Cuando supo el Padre toda la labor que se estaba haciendo y los medios que estábamos poniendo para promover vocaciones sacerdotales, me dijo que estaba muy contento, que bendecía nuestro trabajo y me aseguró que en veinte años veríamos mucho fruto.
¡Veinte años! ¡Y a mí que la experiencia de aquellos primeros años me había parecido siglos de largo!”.

«Recién cumplidos los veinticinco años, ese territorio tan querido por el Fundador en su corazón y oración diaria, es un territorio eclesiástico con estructuración envidiable. Cuenta con su Seminario mayor y con veinte sacerdotes indígenas. Y obras de apostolado de primera calidad: emisora, escuelas, granjas, escuela normal, laboratorios y demás, con un alto nivel cristiano entre los fieles». Desde 1978 se han sucedido las ordenaciones sacerdotales de clero autóctono, de modo ininterrumpido.

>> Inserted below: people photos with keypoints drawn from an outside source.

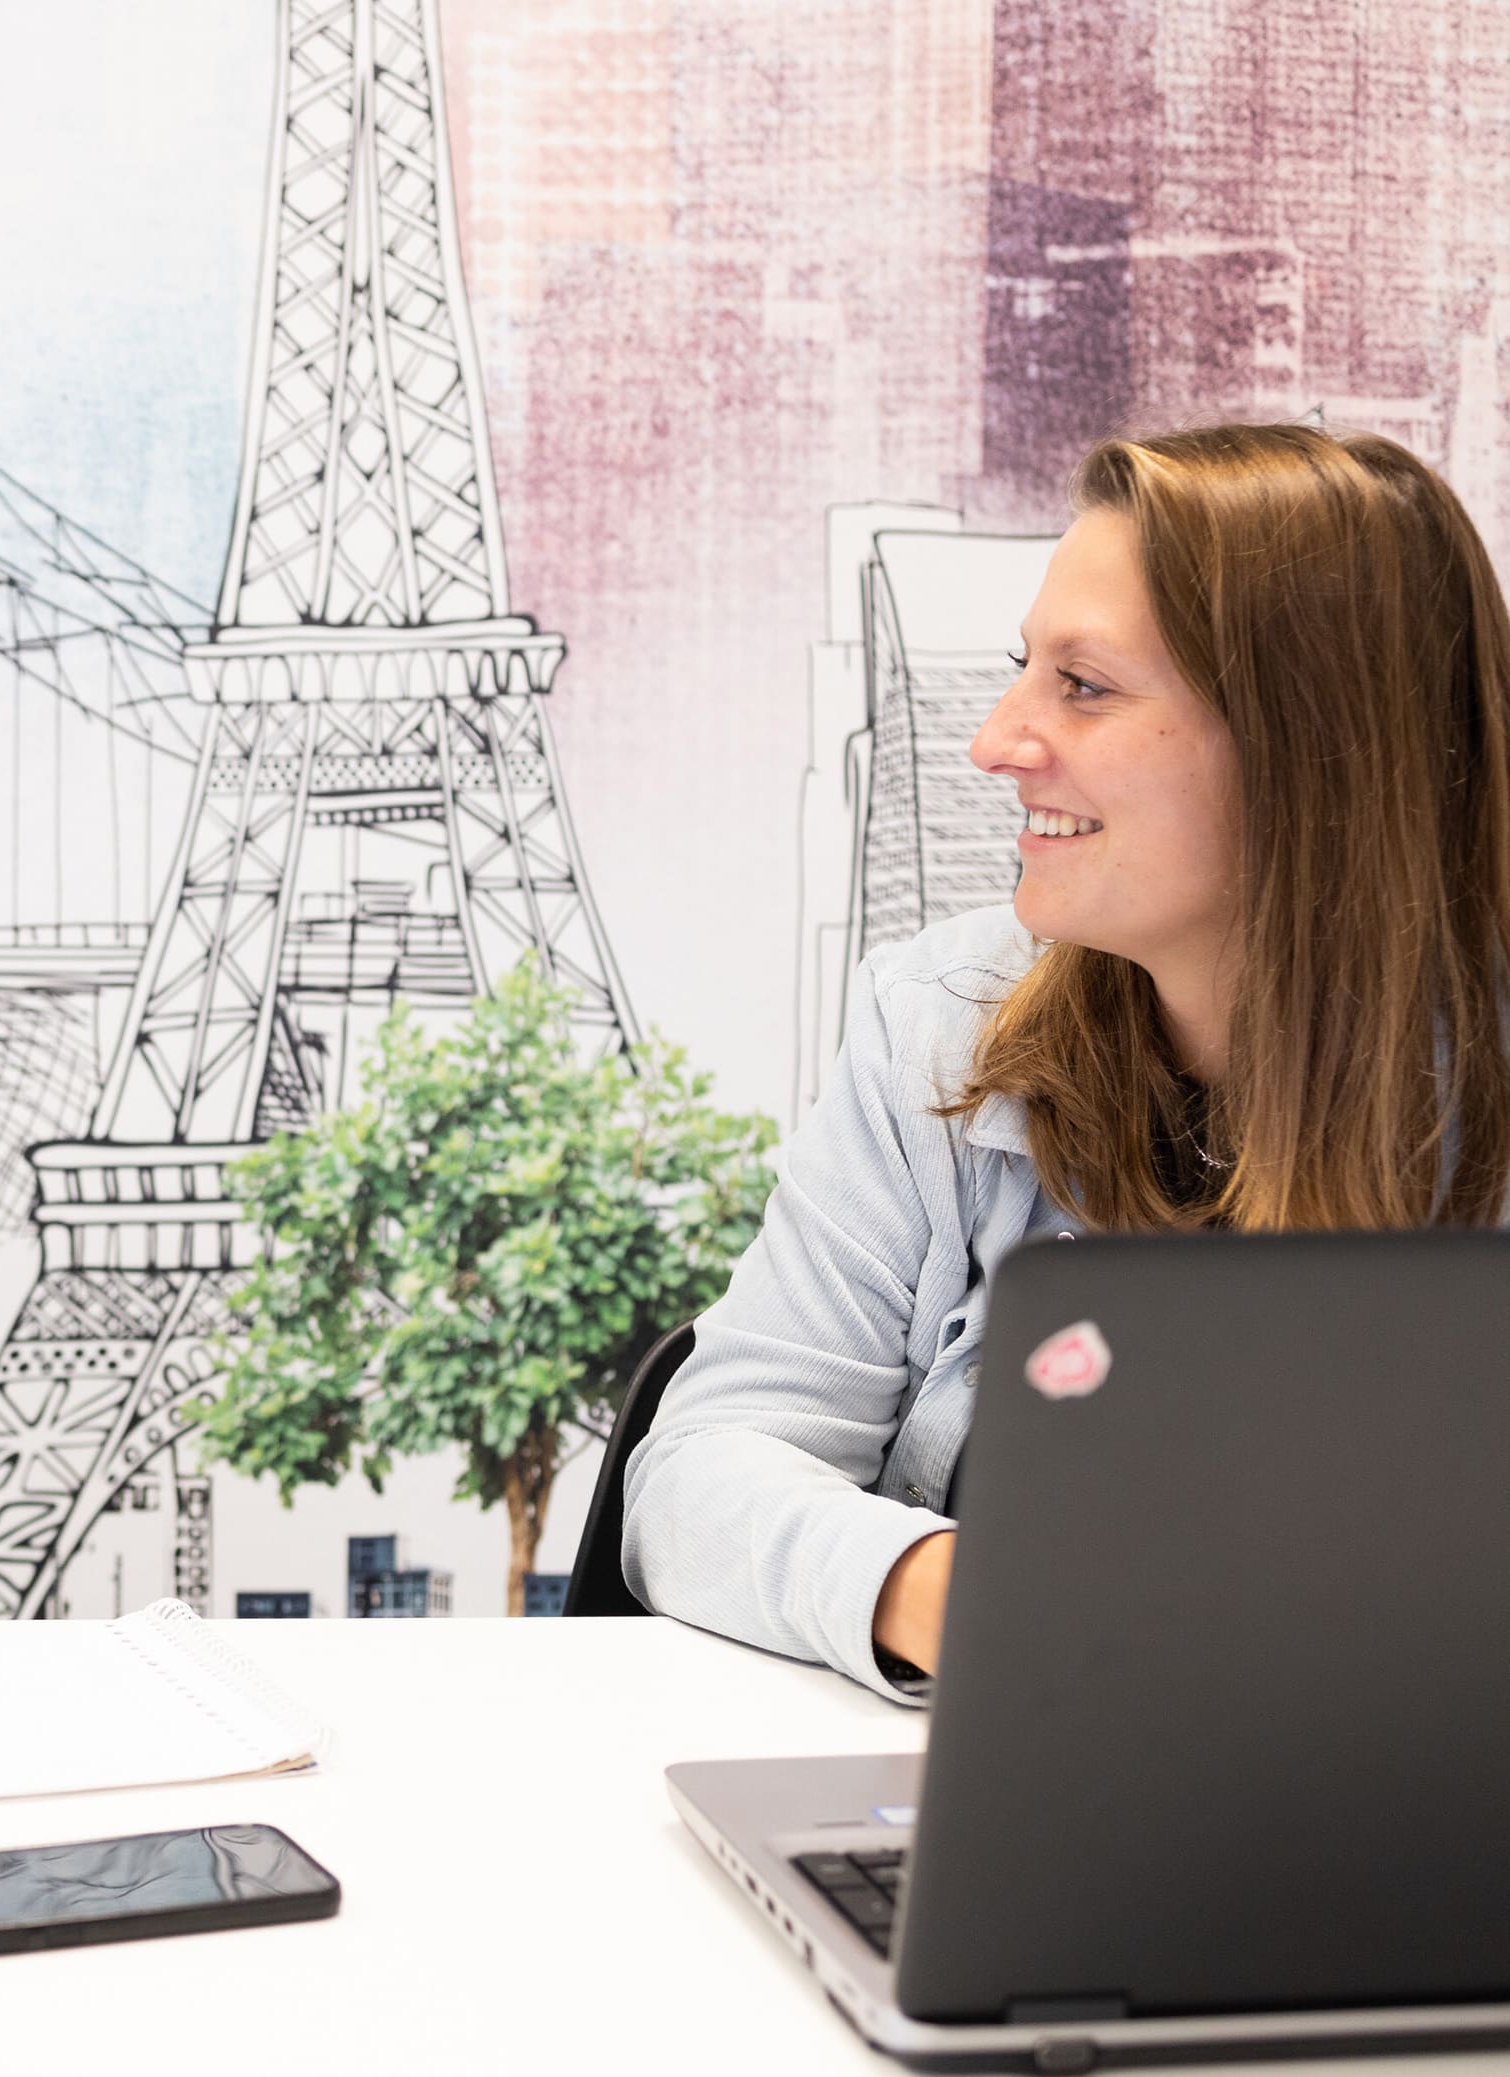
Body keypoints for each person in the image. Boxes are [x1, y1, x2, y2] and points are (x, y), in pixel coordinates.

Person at [624, 424, 1510, 1699]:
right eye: (1019, 671)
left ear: (1310, 744)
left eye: (1082, 687)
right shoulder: (938, 1021)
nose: (998, 741)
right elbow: (699, 1467)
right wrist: (956, 1595)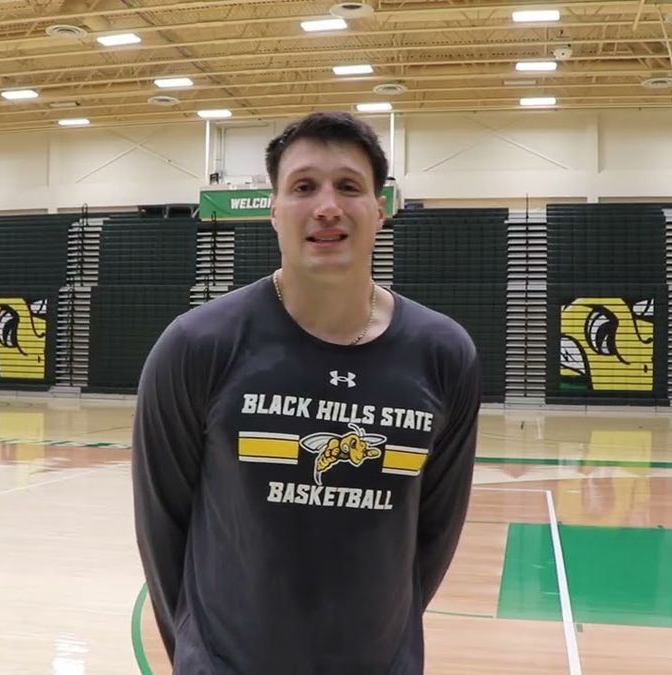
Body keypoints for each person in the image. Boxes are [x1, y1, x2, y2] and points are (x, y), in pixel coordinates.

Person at [131, 110, 481, 675]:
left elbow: (435, 534)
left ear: (381, 209)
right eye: (303, 187)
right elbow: (161, 528)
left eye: (349, 186)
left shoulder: (443, 354)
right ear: (273, 210)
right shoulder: (196, 346)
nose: (327, 206)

La imagen de Nuestra Señora, Madre del Amor Hermoso, que se venera en Cañete, fue un regalo de san Josemaría a la Prelatura de Yauyos en el año 1964. Es una imagen de bulto hecha por el escultor Manuel Caballero, con el asesoramiento de San Josemaría, que volcó todo su cariño al Perú en esa obra. Procuró conseguir fotografías de Yauyos para que el escultor captara mejor el color de la piel, las trenzas, los rasgos de la cara y la vestimenta de las mujeres y niños de la zona. La imagen llegó al Perú en noviembre de 1965 y se trasladó a una ermita ubicada en el Seminario menor “Nuestra Señora del Valle”, en la provincia de Cañete, donde estuvo 26 años.

Durante la primera estancia del Papa Juan Pablo II en Perú, en 1985, la imagen fue trasladada a la Nunciatura Apostólica donde tuvo ocasión de bendecirla. El 31 de mayo de 1991 se trasladó a su lugar definitivo: un santuario al aire libre construido a la entrada de San Vicente de Cañete que puede albergar a miles de personas. Su fiesta se celebra el último domingo de mayo.